Hello,
I evaluated UniFace on Jetson Orin Nano with the following setup ,
Jetson Orin Nano , JetPack 6.1 , L4T R36.4.7, Python 3.10, CUDA 12.6 (default with JP 6.1)
Functional status (CPU)
UniFace runs successfully with onnxruntime (CPU).
I verified:
-
Face detection and recognition pipelines work correctly
-
Valid 512-D face embeddings are generated
Performance (CPU):
-
Total latency: ~500 ms per frame (~2 FPS)
-
Face detection ≈ 93% of total time
This is not sufficient for real-time use.
GPU acceleration issue
UniFace requires onnxruntime-gpu for hardware acceleration.
However:
-
A compatible onnxruntime-gpu wheel for JetPack 6.1 (L4T R36.4.7) is not available
- Attempted installation from Jetson AI Lab → missing wheel / 404
-
Installed wheel:
onnxruntime_gpu-1.23.x-cp310-linux_aarch64.whlbut:
ort.get_available_providers()returns:
['AzureExecutionProvider', 'CPUExecutionProvider'] -
CUDAExecutionProvider is missing even though:
-
CUDA is working
-
torch.cuda.is_available() == True
-
GPU is visible in tegrastats
-
So the wheel appears to be CPU-only build.

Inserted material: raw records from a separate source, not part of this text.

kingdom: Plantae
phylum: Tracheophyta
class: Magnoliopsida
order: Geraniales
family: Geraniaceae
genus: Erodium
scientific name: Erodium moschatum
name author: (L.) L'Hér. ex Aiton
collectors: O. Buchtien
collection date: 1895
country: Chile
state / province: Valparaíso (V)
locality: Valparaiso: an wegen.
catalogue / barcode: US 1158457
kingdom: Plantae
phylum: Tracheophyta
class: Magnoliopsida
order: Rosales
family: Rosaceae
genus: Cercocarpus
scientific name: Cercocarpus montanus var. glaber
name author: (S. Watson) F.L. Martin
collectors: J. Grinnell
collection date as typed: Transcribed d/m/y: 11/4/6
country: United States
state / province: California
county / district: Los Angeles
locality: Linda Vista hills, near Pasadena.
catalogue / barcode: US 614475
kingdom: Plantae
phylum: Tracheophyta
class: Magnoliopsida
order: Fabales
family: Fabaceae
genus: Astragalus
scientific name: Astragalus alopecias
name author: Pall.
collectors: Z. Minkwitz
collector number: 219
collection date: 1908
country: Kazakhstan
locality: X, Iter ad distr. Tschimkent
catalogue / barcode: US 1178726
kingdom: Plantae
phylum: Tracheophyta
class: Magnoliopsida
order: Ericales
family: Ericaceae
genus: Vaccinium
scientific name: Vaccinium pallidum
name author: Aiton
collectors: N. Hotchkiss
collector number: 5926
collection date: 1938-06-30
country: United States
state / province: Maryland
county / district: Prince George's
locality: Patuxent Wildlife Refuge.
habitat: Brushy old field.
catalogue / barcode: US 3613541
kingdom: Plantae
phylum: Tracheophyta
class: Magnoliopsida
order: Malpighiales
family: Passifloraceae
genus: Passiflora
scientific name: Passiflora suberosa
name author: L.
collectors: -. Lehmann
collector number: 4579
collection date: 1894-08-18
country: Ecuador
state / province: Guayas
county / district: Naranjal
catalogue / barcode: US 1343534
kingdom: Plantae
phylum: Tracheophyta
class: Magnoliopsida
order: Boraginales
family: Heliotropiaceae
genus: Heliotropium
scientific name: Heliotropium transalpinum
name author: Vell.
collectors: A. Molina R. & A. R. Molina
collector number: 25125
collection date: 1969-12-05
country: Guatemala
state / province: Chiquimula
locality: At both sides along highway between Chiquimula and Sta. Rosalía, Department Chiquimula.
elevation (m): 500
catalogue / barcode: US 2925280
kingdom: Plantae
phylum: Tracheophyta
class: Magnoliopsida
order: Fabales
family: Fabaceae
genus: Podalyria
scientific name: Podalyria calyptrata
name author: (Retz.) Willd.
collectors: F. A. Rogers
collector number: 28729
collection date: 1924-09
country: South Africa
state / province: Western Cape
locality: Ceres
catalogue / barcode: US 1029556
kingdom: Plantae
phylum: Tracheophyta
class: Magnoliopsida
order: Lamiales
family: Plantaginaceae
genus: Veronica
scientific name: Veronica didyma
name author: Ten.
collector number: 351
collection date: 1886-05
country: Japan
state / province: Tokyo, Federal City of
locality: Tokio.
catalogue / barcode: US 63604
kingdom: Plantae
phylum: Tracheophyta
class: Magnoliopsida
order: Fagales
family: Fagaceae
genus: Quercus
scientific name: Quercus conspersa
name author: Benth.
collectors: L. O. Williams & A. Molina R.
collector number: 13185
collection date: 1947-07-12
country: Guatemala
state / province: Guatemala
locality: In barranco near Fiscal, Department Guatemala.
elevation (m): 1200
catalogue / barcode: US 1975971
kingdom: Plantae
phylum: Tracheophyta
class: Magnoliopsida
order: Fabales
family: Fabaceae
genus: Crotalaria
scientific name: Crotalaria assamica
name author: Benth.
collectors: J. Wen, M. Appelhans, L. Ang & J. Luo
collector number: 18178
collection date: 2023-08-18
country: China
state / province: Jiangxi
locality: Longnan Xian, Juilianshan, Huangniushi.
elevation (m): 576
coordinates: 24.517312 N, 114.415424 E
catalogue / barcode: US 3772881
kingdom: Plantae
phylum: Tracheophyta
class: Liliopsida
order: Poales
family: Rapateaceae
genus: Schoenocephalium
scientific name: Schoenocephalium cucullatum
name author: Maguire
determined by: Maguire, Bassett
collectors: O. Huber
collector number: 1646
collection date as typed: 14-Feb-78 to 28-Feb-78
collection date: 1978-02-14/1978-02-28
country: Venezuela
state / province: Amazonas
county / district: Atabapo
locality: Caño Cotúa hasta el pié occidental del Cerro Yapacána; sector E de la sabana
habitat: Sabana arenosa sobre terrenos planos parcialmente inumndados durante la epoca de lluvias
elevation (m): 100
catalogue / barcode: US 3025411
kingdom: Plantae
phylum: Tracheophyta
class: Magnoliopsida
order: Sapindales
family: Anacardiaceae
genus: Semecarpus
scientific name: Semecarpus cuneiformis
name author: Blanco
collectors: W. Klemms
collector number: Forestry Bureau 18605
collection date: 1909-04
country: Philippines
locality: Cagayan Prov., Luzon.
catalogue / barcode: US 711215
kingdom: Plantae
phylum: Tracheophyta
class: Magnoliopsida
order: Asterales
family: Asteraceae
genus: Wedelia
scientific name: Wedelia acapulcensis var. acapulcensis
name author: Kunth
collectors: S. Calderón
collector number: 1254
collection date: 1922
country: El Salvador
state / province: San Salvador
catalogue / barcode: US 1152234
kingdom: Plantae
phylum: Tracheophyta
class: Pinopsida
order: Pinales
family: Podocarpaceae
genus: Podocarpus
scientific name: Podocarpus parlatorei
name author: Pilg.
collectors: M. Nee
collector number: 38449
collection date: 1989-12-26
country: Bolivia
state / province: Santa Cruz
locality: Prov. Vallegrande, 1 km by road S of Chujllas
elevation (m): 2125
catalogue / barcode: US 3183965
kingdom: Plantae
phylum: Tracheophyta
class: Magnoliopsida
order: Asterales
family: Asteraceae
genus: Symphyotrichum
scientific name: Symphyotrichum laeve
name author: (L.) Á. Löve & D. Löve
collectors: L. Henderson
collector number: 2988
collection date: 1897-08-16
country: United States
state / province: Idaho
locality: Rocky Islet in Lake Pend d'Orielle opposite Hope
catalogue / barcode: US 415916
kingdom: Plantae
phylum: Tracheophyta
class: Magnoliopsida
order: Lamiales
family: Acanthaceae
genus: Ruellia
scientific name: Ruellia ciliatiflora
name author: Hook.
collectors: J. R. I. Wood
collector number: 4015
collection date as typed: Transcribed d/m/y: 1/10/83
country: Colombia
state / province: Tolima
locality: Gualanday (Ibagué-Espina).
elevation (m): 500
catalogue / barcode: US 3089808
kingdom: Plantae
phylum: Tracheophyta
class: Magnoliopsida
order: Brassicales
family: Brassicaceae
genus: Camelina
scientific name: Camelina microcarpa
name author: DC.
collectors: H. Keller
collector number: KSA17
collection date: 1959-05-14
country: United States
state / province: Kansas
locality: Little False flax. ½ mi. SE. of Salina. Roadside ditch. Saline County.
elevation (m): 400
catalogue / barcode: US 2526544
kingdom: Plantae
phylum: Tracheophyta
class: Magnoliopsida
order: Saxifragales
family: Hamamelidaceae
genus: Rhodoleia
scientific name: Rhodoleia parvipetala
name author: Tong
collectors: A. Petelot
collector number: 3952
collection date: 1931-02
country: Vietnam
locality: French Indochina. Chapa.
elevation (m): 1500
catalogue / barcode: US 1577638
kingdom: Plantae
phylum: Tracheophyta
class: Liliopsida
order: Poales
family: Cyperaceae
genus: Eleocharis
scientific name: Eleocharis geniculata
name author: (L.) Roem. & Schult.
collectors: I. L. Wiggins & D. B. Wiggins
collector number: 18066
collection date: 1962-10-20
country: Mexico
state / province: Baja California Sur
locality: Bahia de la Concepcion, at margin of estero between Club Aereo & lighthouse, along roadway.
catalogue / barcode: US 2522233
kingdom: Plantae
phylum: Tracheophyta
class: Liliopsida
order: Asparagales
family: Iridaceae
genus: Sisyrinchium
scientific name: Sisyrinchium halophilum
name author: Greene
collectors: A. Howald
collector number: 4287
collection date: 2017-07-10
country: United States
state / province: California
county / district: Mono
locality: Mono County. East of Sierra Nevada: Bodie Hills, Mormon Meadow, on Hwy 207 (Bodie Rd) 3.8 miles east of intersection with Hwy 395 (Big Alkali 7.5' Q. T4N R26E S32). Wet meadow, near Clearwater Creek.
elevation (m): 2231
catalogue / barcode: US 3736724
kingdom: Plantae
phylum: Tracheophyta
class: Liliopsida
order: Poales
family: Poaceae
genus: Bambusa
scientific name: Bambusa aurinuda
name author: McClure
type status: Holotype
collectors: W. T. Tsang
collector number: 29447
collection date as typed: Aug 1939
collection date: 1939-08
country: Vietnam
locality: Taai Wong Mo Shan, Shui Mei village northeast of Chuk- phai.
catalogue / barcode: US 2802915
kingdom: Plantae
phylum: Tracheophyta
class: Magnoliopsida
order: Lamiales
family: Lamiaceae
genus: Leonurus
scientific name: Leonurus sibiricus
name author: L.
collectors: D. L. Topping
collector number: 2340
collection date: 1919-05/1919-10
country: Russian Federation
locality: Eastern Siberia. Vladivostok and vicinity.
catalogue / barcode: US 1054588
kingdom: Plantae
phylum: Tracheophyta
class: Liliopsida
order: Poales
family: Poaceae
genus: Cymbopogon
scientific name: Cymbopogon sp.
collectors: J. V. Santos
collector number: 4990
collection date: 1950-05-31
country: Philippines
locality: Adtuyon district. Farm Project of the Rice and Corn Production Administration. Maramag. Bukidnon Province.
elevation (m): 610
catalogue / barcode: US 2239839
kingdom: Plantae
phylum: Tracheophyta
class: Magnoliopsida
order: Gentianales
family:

Is there an official onnxruntime-gpu build for JetPack 6.1 (Python 3.10) that includes:
-
CUDAExecutionProvider
-
TensorRTExecutionProvider?
- If not available:
- Is building ONNX Runtime from source the recommended approach for JetPack 6?
- Any recommended alternative inference path for ONNX models on JetPack 6 for real-time performance?